József Róna (1861 Lovasberény – 1939 Budapest) was a Hungarian sculptor and artist.

Biography[edit]

He was apprenticed to a joiner, then worked in the workshop of a sculptor. He went to Vienna on a scholarship in 1879 and spent three years in the school of Zumbusch from 1882. While in Berlin in 1885, his first large scale statue allowed him to go on a scholarship to Rome.[1] Cornered Faun was awarded with the Rökk Prize, Last Love with the Gold Prize in Antwerpen and the Grand Prix in Paris.

Róna's best known wood carving, Joseph and Putifarne, also won him the Gold Prize.

His statuettes of biblical and mythological subjects indicated a high level of artistic skill which was needed particularly in his more diminutive sculptures.
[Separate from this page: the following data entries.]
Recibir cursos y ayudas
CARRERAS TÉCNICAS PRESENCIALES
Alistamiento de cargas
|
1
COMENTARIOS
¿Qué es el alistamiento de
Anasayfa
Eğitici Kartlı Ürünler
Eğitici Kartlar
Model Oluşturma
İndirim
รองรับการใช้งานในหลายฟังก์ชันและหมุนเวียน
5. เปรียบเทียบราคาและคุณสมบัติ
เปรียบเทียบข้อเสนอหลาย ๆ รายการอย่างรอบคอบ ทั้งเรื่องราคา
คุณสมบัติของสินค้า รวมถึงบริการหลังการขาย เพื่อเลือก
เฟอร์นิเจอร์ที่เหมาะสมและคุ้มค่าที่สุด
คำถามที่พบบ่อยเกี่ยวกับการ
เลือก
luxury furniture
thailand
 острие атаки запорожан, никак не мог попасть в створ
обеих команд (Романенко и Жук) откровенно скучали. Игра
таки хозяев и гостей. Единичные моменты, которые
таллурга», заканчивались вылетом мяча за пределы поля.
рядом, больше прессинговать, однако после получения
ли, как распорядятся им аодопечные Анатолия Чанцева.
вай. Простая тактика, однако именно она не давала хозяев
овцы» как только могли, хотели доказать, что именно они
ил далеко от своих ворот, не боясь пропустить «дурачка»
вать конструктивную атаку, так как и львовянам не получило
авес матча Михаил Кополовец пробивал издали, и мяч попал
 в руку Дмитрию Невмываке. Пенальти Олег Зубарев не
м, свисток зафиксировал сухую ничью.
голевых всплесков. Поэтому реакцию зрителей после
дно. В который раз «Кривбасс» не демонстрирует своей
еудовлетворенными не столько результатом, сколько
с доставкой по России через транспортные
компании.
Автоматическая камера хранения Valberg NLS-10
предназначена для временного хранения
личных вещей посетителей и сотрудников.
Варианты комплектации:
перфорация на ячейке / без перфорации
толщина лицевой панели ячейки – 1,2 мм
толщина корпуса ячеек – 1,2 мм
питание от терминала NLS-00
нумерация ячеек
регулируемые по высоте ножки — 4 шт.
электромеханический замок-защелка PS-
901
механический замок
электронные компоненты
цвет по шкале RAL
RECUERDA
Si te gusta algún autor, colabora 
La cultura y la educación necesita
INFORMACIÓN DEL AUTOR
His major sculptural work was the Monument of Prince Eugene of Savoy in Buda Castle. The equestrian statue is standing on the Danube terrace, in a prominent position, high above Budapest. The Neo-Baroque statue was made for the town of Zenta but the town could not afford its price. The monument was bought in 1900 by the master-builder of the Royal Castle, Alajos Hauszmann as a temporary solution until the planned equestrian statue of King Franz Joseph will be completed. This never happened so Prince Eugen remained on his plinth.

Other works include the statues of Zrinyi in Budapest, Bertalan Szemere, Kossuth in Miskolc and Klapka in Komárom (today Komárno, Slovakia).

Róna was known to be a member of the Benczúr Society. Many of his works are exhibited in the Hungarian National Gallery at Buda Palace in Budapest.